■ Consignes
D'après le texte sur la censure, pour quelle durée les deux Censeurs de la Rome républicaine étaient-ils élus ?

■ Texte à lire

Joseph Goebbels qui exerça l’estimable fonction de ministre à l’Education du Peuple et à la Propagande, fut un censeur réputé de la radio et de l’art, mais surtout de la presse écrite. Il fut loin cependant d’être l’inventeur de cette respectable mission, et eut de glorieux prédécesseurs.

Il y avait dans la période républicaine de la Rome antique, deux Censeurs élus pour cinq ans et choisis parmi les anciens consuls. Ces hauts magistrats sanctionnaient les infractions aux valeurs morales et à la vertu chez tous les citoyens, y compris chez les sénateurs qu’ils pouvaient même déposer si leur moralité n’était pas irréprochable. A la période impériale, c’est l’empereur lui-même qui préféra se charger en personne de cette noble fonction, mettant ainsi fin aux valeurs de la République. L’expression est volontiers utilisée aujourd’hui, alors qu’elle a perdu de sa signification initiale, et qu’elle n’est plus qu’un vain mot.

Les moines copistes qui au moyen-âge se livraient à la transcription de papyrus ou de parchemins de textes de l’antiquité grecque et romaine, ne se privaient pas de grattage s’ils les trouvaient trop éloignés de leurs idées. C’est ainsi que jugeant sans doute que les écrits d’Epicure n’étaient pas très catholiques, même les bénédictins les passèrent à la trappe, leur support fut transformé en palimpseste, et un texte plus orthodoxe fut écrit par-dessus.

Socrate fut sans doute celui qui causa le plus de tracas à ses censeurs, car il poussait le vice jusqu’à ne rien écrire du tout, mais en revanche il ne se privait pas de philosopher, que ce fût avec Périclès et son hétaire Aspasie, ou avec de simples citoyens dans les rues d’Athènes, et il était donc impossible à maîtriser. Comme il était illégal de le bâillonner, on choisit une voie démocratique, et il fut condamné à mort, au prétexte d’impiété et de corruption de la jeunesse.
« La censure acquitte les corbeaux mais condamne les colombes » écrira Juvénal dans ses Satires.

Cependant la censure a la main lourde, mais la jambe courte, et va toujours moins loin qu’elle ne l’aurait souhaité. En effet il se trouva un Lucrèce pour diffuser les pensées d’Epicure, et un Platon pour promouvoir celles de Socrate, si bien que l’admirable travail des censeurs fut malheureusement réduit à néant.

La presse d’aujourd’hui est seulement détenue par quelques-uns, et comme elle est de surcroît subventionnée, il est difficile d’imaginer qu’elle va mordre la main qui les nourrit. Les magnats ne ressentent cependant pas le besoin de tout surveiller d’un œil attentif, et n’épluchent pas les articles publiés dans leurs journaux, à la recherche du moindre écart du politiquement correct. Ils préfèrent s’en remettre intelligemment à l’autocensure que les auteurs s’imposent, avec une rigueur d’autant plus sévère, qu’ils se targuent de bénéficier d’une totale liberté de parole.

■ Données
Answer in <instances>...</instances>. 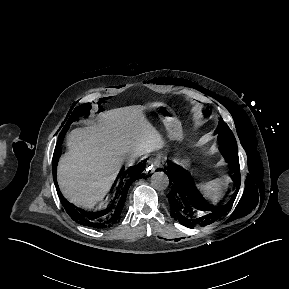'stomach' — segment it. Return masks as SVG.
<instances>
[{
    "label": "stomach",
    "mask_w": 289,
    "mask_h": 289,
    "mask_svg": "<svg viewBox=\"0 0 289 289\" xmlns=\"http://www.w3.org/2000/svg\"><path fill=\"white\" fill-rule=\"evenodd\" d=\"M146 109H154L158 112L161 121L169 132V138L171 140L178 143H181L184 140V132L181 122L168 105L161 102H154L147 105ZM183 163L186 165V161Z\"/></svg>",
    "instance_id": "0dacf381"
}]
</instances>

■ Corrigé
Pour cinq ans.